- **Fragmento del texto**
El papa
Pecci recuerda cómo la larga guerra hecha por la contra-iglesia a la Iglesia de
Cristo ha conducido al punto al que tendía, o sea, ha puesto en peligro, no
sólo a la Iglesia (que, sin embargo, es protegida por Dios y no podrá morir
jamás), sino también a la misma sociedad civil, hundiéndola en las revueltas y
en la anarquía. Todo ello aparece claro sobre todo en estos años (el Papa
escribía en 1881), en los que las ansias del pueblo rechazan todo tipo de
autoridad y no quieren sometérsele.
La religión
católica había ofrecido a los Estados unos fundamentos sólidos de orden y de
estabilidad, de modo que la guerra oculta contra la Iglesia no podía no llevar
a la revolución y a la revuelta contra los Estados y los gobernantes.
La
Iglesia había sabido templar la relación de los derechos y los deberes entre
súbditos y gobernantes. Jesús sometió al deber tanto a los que obedecen como a
los que mandan en el poder civil o estatal, de modo que se mantuviera la
tranquilidad del orden.

- **Tarea planteada 1**
Enumera todos los nombres propios de persona o de Dios que figuran en el fragmento sobre la Iglesia y la sociedad civil, en el orden en que aparecen.
- **Tarea planteada 2**
Reproduce literalmente el pasaje del fragmento sobre la Iglesia y la sociedad civil desde "La religión" hasta "tranquilidad del orden.".

- **Datos proporcionados**
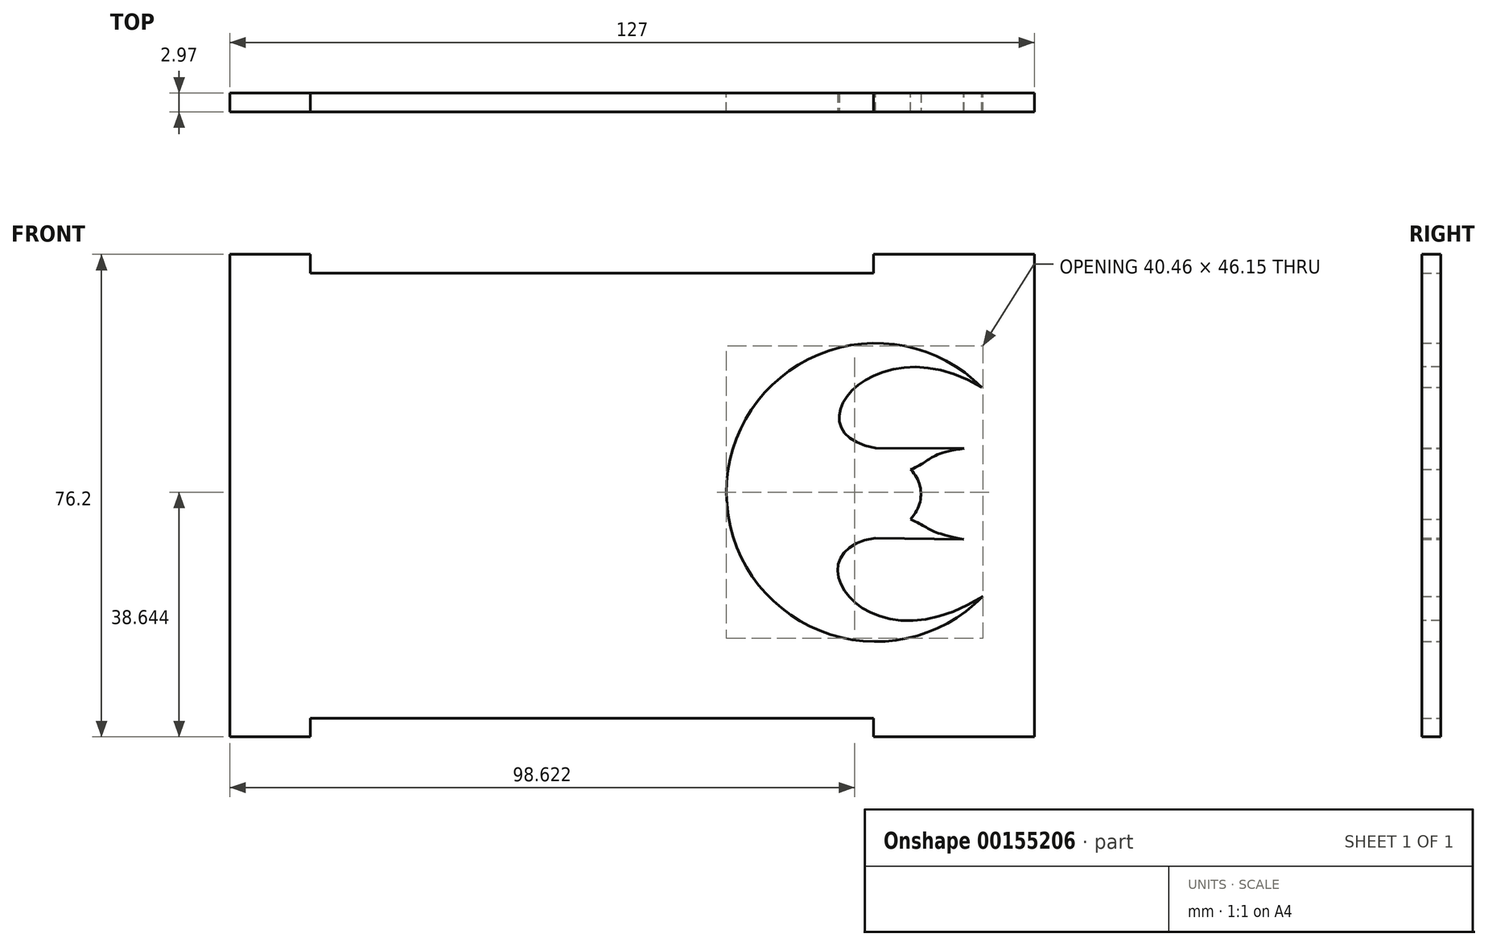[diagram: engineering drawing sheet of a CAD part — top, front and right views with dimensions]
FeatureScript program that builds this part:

- **Resultado esperado 1**
Pecci
Cristo
Dios
Jesús

- **Resultado esperado 2**
La religión
católica había ofrecido a los Estados unos fundamentos sólidos de orden y de
estabilidad, de modo que la guerra oculta contra la Iglesia no podía no llevar
a la revolución y a la revuelta contra los Estados y los gobernantes.
La
Iglesia había sabido templar la relación de los derechos y los deberes entre
súbditos y gobernantes. Jesús sometió al deber tanto a los que obedecen como a
los que mandan en el poder civil o estatal, de modo que se mantuviera la
tranquilidad del orden.